↓↓↓

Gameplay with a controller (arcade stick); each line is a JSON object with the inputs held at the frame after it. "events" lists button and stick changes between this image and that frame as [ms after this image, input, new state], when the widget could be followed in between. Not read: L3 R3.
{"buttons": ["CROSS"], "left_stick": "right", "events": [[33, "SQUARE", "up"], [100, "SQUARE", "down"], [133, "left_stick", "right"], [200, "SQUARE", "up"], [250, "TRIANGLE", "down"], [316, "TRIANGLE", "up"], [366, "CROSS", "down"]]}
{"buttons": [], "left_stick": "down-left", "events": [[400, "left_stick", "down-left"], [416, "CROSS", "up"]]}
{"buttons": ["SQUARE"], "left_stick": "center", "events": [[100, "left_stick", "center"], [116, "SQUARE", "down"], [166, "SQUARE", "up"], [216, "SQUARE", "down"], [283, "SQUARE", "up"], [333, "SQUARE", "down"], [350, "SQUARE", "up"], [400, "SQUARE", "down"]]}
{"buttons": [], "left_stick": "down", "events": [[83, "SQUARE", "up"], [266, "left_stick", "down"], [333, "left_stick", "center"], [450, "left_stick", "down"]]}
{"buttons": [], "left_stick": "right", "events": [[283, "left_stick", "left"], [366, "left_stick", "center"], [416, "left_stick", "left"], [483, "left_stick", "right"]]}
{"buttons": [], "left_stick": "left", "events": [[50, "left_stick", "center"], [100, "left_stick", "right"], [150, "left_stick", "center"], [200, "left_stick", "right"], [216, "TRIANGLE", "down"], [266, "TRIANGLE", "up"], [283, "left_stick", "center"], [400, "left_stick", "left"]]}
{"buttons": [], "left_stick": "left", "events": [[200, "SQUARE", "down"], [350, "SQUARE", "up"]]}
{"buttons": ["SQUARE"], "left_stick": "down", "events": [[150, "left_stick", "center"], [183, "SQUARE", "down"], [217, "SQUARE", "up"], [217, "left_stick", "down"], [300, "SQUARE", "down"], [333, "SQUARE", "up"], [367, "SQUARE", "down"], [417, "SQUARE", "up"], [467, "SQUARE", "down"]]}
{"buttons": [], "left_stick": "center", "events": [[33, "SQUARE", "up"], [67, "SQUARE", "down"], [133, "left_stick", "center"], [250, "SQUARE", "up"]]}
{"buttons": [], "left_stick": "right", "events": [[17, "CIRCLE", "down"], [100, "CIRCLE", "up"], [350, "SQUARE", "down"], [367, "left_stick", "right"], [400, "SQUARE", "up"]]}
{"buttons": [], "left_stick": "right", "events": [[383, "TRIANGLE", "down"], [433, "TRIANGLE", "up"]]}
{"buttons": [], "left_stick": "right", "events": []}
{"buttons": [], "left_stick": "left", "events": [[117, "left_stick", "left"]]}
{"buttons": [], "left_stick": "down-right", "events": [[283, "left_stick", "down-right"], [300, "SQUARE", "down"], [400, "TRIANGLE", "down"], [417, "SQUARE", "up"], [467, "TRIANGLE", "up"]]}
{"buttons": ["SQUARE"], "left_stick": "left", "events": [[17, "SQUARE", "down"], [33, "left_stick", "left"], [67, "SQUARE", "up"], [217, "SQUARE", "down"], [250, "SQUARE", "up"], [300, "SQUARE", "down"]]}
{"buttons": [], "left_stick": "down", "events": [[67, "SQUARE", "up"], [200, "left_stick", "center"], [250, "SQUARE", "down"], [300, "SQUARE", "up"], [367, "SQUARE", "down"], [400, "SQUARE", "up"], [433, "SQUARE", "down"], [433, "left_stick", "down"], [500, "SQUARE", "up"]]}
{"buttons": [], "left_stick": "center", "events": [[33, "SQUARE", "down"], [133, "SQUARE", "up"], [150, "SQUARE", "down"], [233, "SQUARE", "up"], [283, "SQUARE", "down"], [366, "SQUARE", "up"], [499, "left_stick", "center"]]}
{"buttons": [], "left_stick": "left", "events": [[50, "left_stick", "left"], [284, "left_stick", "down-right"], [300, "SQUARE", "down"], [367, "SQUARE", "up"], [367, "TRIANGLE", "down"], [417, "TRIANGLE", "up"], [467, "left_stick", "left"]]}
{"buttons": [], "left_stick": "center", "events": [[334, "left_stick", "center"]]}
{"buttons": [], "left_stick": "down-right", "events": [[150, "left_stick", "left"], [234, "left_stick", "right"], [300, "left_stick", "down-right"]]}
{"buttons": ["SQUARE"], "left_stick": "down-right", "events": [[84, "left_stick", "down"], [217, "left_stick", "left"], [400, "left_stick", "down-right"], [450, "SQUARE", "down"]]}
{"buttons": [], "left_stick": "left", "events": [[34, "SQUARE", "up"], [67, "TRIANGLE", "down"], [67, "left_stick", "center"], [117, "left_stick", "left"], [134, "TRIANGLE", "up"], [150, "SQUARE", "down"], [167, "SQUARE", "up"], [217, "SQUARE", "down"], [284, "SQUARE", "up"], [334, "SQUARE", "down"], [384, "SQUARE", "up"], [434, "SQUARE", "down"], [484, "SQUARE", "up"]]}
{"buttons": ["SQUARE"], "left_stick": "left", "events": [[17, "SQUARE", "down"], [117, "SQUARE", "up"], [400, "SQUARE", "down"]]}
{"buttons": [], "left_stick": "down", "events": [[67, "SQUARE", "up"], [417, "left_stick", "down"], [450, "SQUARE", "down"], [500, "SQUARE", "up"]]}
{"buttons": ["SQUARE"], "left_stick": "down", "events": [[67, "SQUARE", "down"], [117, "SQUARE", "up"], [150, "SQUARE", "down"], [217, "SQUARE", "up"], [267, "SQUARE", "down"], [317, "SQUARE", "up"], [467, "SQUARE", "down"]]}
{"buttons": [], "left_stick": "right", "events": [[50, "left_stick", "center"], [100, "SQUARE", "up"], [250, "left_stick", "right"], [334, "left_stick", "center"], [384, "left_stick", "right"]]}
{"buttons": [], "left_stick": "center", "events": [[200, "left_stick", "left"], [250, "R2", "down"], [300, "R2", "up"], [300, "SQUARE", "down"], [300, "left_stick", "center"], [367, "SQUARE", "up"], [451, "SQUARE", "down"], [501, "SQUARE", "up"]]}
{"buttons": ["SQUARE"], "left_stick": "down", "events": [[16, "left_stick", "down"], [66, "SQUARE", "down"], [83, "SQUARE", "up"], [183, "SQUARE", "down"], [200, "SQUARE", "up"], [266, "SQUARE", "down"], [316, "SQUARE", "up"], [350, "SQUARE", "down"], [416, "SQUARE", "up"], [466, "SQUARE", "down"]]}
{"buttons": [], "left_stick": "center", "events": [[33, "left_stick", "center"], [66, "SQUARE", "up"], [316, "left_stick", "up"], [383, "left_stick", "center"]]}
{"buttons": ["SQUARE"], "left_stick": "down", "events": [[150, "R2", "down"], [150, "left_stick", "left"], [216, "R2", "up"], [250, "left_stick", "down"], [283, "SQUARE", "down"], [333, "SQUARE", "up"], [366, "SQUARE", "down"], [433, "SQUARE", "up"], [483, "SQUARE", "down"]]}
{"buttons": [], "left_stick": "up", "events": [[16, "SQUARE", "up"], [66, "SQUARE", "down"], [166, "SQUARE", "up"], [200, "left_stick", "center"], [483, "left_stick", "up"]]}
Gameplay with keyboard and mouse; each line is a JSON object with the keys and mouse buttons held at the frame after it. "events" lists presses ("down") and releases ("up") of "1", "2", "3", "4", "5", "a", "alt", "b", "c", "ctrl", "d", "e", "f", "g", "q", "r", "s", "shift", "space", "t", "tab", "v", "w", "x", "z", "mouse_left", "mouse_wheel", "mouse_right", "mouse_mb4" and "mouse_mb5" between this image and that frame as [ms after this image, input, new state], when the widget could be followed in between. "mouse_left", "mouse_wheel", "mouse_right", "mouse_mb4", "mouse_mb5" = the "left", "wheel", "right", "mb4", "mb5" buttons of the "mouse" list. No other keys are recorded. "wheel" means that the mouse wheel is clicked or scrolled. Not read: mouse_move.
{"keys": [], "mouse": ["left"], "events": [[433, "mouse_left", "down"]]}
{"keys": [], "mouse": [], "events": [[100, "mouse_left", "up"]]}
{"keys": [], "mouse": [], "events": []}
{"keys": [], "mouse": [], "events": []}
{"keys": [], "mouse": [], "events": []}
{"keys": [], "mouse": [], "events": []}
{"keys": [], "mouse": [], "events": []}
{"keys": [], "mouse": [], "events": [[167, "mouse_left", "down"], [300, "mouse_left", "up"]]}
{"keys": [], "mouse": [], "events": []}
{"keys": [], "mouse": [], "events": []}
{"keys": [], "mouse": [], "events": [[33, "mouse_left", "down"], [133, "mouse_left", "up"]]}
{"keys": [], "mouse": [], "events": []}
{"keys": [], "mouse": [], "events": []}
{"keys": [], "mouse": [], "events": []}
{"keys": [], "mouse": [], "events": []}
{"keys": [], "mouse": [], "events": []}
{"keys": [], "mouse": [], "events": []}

↑↑↑

_TASK STATEMENT_
The answer must consist of each line in the entries above that includes "CROSS".

_TASK OUTPUT_
{"buttons": ["CROSS"], "left_stick": "right", "events": [[33, "SQUARE", "up"], [100, "SQUARE", "down"], [133, "left_stick", "right"], [200, "SQUARE", "up"], [250, "TRIANGLE", "down"], [316, "TRIANGLE", "up"], [366, "CROSS", "down"]]}
{"buttons": [], "left_stick": "down-left", "events": [[400, "left_stick", "down-left"], [416, "CROSS", "up"]]}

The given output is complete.